- **THE TASK**
Go through the entries below and print, exactly, the lines starting at the one with "173 76 76.38" and ending at the one with "118 130 21.38", keeping both ends and no others.
*-*-*
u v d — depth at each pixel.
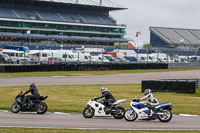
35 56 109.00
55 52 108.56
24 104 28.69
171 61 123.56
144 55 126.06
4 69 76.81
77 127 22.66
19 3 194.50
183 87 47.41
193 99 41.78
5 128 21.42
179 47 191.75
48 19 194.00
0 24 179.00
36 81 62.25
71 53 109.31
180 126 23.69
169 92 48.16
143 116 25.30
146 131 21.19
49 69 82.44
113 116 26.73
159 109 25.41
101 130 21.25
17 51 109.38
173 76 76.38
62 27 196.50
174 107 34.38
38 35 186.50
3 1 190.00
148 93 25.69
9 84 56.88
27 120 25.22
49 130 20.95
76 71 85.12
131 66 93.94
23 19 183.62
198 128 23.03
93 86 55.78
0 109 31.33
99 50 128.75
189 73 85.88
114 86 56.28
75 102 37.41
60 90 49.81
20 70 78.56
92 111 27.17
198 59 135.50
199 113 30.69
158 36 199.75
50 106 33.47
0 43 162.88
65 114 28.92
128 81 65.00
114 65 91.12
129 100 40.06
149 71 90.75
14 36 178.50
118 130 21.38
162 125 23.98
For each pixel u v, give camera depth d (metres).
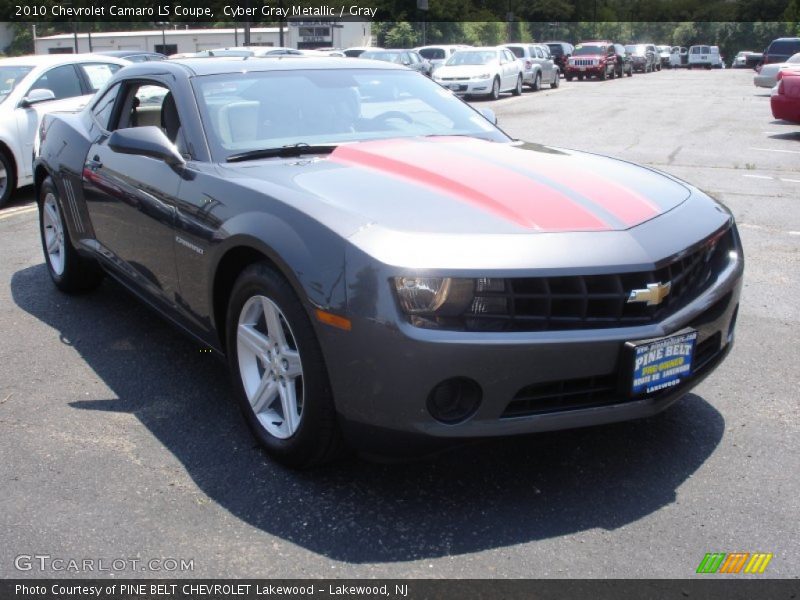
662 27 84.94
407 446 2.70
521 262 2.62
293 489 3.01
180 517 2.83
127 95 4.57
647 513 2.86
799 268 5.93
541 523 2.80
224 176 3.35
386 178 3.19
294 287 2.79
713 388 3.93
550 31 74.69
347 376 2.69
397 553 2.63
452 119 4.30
*-*-*
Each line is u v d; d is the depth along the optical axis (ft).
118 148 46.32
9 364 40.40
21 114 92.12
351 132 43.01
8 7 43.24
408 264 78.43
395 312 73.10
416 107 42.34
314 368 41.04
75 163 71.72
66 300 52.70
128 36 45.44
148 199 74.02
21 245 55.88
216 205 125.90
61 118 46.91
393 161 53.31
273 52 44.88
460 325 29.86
*-*-*
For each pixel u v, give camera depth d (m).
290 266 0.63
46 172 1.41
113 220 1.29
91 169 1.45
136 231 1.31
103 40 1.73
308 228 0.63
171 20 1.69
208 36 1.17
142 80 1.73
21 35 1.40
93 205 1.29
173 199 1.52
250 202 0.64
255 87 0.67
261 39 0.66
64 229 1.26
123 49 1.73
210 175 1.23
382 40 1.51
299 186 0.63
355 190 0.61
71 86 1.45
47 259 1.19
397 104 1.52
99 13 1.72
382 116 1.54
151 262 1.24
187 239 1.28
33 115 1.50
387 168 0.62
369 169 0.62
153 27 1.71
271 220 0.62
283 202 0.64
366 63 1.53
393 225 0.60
*-*-*
- **ANSWER SPACE**
173 76 76.38
62 27 196.50
174 107 34.38
38 35 186.50
3 1 190.00
148 93 25.69
9 84 56.88
27 120 25.22
49 130 20.95
76 71 85.12
131 66 93.94
23 19 183.62
198 128 23.03
93 86 55.78
0 109 31.33
99 50 128.75
189 73 85.88
114 86 56.28
75 102 37.41
60 90 49.81
20 70 78.56
92 111 27.17
198 59 135.50
199 113 30.69
158 36 199.75
50 106 33.47
0 43 162.88
65 114 28.92
128 81 65.00
114 65 91.12
129 100 40.06
149 71 90.75
14 36 178.50
118 130 21.38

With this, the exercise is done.